Reproduce the text of all the records below word for word, but leave the pictures out.

Saved data entries:
+++

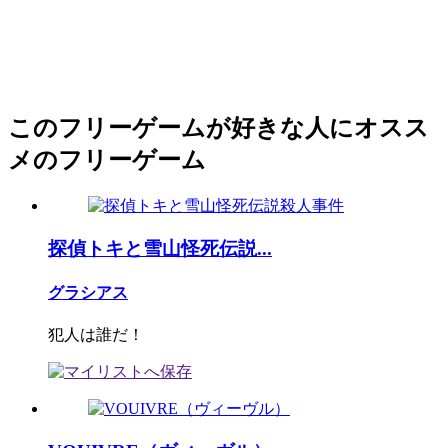
このフリーゲームが好きな人にオスス
メのフリーゲーム
探偵トキと雪山怪死伝説...
グラシアス
犯人は誰だ！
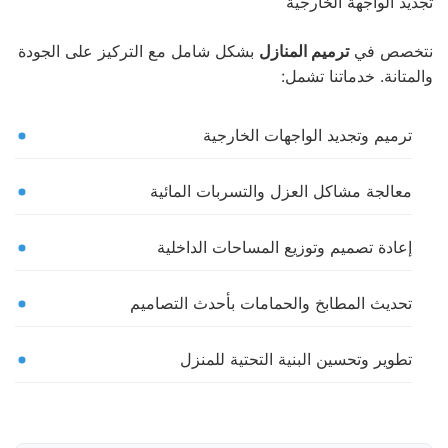
نتخصص في
ترميم المنازل
بشكل شامل مع التركيز على الجودة
والمتانة. خدماتنا تشمل:
ترميم وتجديد الواجهات الخارجية
معالجة مشاكل العزل والتسربات المائية
إعادة تصميم وتوزيع المساحات الداخلية
تحديث المطابخ والحمامات بأحدث التصاميم
تطوير وتحسين البنية التحتية للمنزل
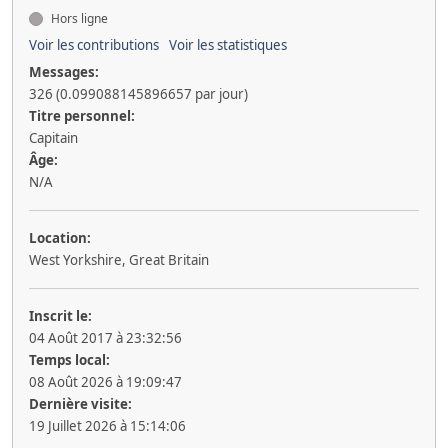
Hors ligne
Voir les contributions
Voir les statistiques
Messages:
326 (0.099088145896657 par jour)
Titre personnel:
Capitain
Âge:
N/A
Location:
West Yorkshire, Great Britain
Inscrit le:
04 Août 2017 à 23:32:56
Temps local:
08 Août 2026 à 19:09:47
Dernière visite:
19 Juillet 2026 à 15:14:06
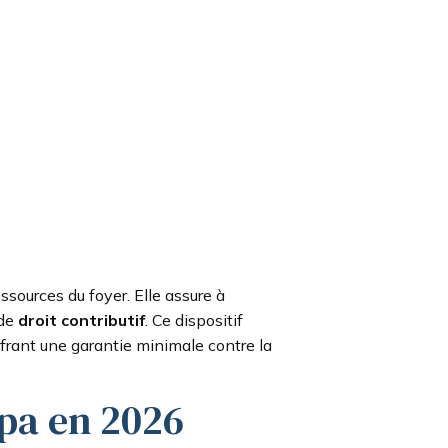
sources du foyer. Elle assure à
 de
droit contributif
. Ce dispositif
ffrant une garantie minimale contre la
pa en 2026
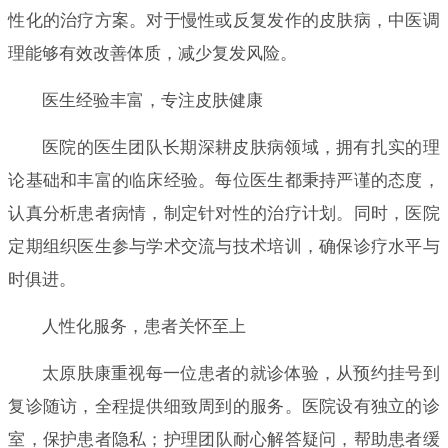
性化的治疗方案。对于慢性或反复发作的皮肤病，中医调
理能够有效改善体质，减少复发风险。
医生经验丰富，专注皮肤健康
医院的医生团队长期深耕皮肤病领域，拥有扎实的理
论基础和丰富的临床经验。每位医生都秉持严谨的态度，
认真分析患者病情，制定针对性的治疗计划。同时，医院
定期组织医生参与学术交流与技术培训，确保诊疗水平与
时俱进。
人性化服务，患者关怀至上
太原肤康重视每一位患者的就诊体验，从预约挂号到
复诊随访，全程提供细致周到的服务。医院设有独立的诊
室，保护患者隐私；护理团队耐心解答疑问，帮助患者缓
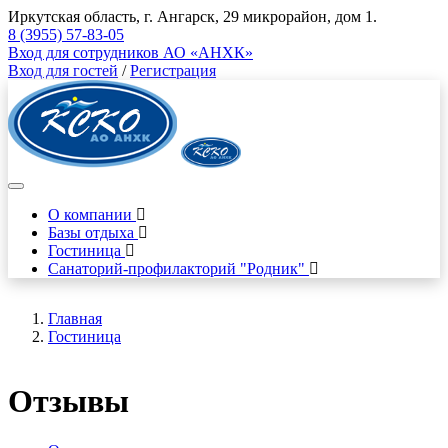
Иркутская область, г. Ангарск, 29 микрорайон, дом 1.
8 (3955) 57-83-05
Вход для сотрудников АО «АНХК»
Вход для гостей
/
Регистрация
О компании
Базы отдыха
Гостиница
Санаторий-профилакторий "Родник"
Главная
Гостиница
Отзывы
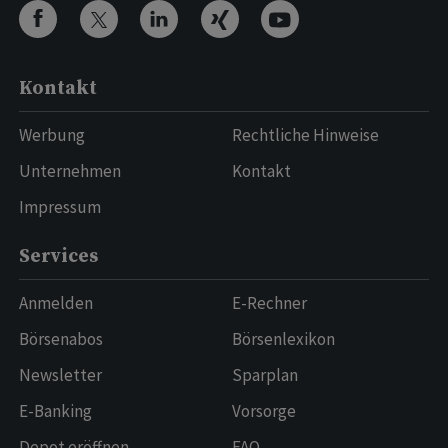
Kontakt
Werbung
Rechtliche Hinweise
Unternehmen
Kontakt
Impressum
Services
Anmelden
E-Rechner
Börsenabos
Börsenlexikon
Newsletter
Sparplan
E-Banking
Vorsorge
Depot eröffnen
FAQ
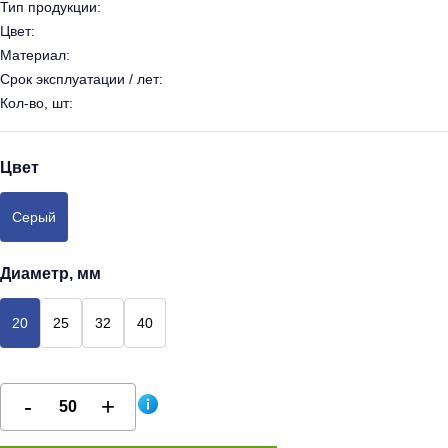
Тип продукции:
Цвет:
Материал:
Срок эксплуатации / лет:
Кол-во, шт:
Цвет
Серый
Диаметр, мм
20
25
32
40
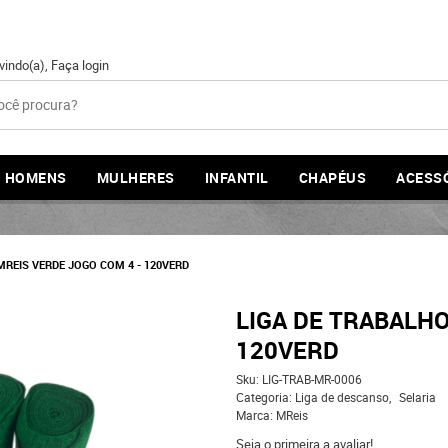
vindo(a),
Faça login
HOMENS
MULHERES
INFANTIL
CHAPÉUS
ACESS
MREIS VERDE JOGO COM 4 - 120VERD
LIGA DE TRABALHO
120VERD
Sku:
LIG-TRAB-MR-0006
Categoria:
Liga de descanso
Selaria
Marca:
MReis
Seja o primeira a avaliar!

+++

- **Output for this exercise**:
このフリーゲームが好きな人にオスス
メのフリーゲーム
探偵トキと雪山怪死伝説...
グラシアス
犯人は誰だ！
نتخصص في
ترميم المنازل
بشكل شامل مع التركيز على الجودة
والمتانة. خدماتنا تشمل:
ترميم وتجديد الواجهات الخارجية
معالجة مشاكل العزل والتسربات المائية
إعادة تصميم وتوزيع المساحات الداخلية
تحديث المطابخ والحمامات بأحدث التصاميم
تطوير وتحسين البنية التحتية للمنزل
Hors ligne
Voir les contributions
Voir les statistiques
Messages:
326 (0.099088145896657 par jour)
Titre personnel:
Capitain
Âge:
N/A
Location:
West Yorkshire, Great Britain
Inscrit le:
04 Août 2017 à 23:32:56
Temps local:
08 Août 2026 à 19:09:47
Dernière visite:
19 Juillet 2026 à 15:14:06
sources du foyer. Elle assure à
 de
droit contributif
. Ce dispositif
ffrant une garantie minimale contre la
pa en 2026
性化的治疗方案。对于慢性或反复发作的皮肤病，中医调
理能够有效改善体质，减少复发风险。
医生经验丰富，专注皮肤健康
医院的医生团队长期深耕皮肤病领域，拥有扎实的理
论基础和丰富的临床经验。每位医生都秉持严谨的态度，
认真分析患者病情，制定针对性的治疗计划。同时，医院
定期组织医生参与学术交流与技术培训，确保诊疗水平与
时俱进。
人性化服务，患者关怀至上
太原肤康重视每一位患者的就诊体验，从预约挂号到
复诊随访，全程提供细致周到的服务。医院设有独立的诊
室，保护患者隐私；护理团队耐心解答疑问，帮助患者缓
Иркутская область, г. Ангарск, 29 микрорайон, дом 1.
8 (3955) 57-83-05
Вход для сотрудников АО «АНХК»
Вход для гостей
/
Регистрация
О компании
Базы отдыха
Гостиница
Санаторий-профилакторий "Родник"
Главная
Гостиница
Отзывы
Kontakt
Werbung
Rechtliche Hinweise
Unternehmen
Kontakt
Impressum
Services
Anmelden
E-Rechner
Börsenabos
Börsenlexikon
Newsletter
Sparplan
E-Banking
Vorsorge
Depot eröffnen
FAQ
Тип продукции:
Цвет:
Материал:
Срок эксплуатации / лет:
Кол-во, шт:
Цвет
Серый
Диаметр, мм
20
25
32
40
vindo(a),
Faça login
HOMENS
MULHERES
INFANTIL
CHAPÉUS
ACESS
MREIS VERDE JOGO COM 4 - 120VERD
LIGA DE TRABALHO
120VERD
Sku:
LIG-TRAB-MR-0006
Categoria:
Liga de descanso
Selaria
Marca:
MReis
Seja o primeira a avaliar!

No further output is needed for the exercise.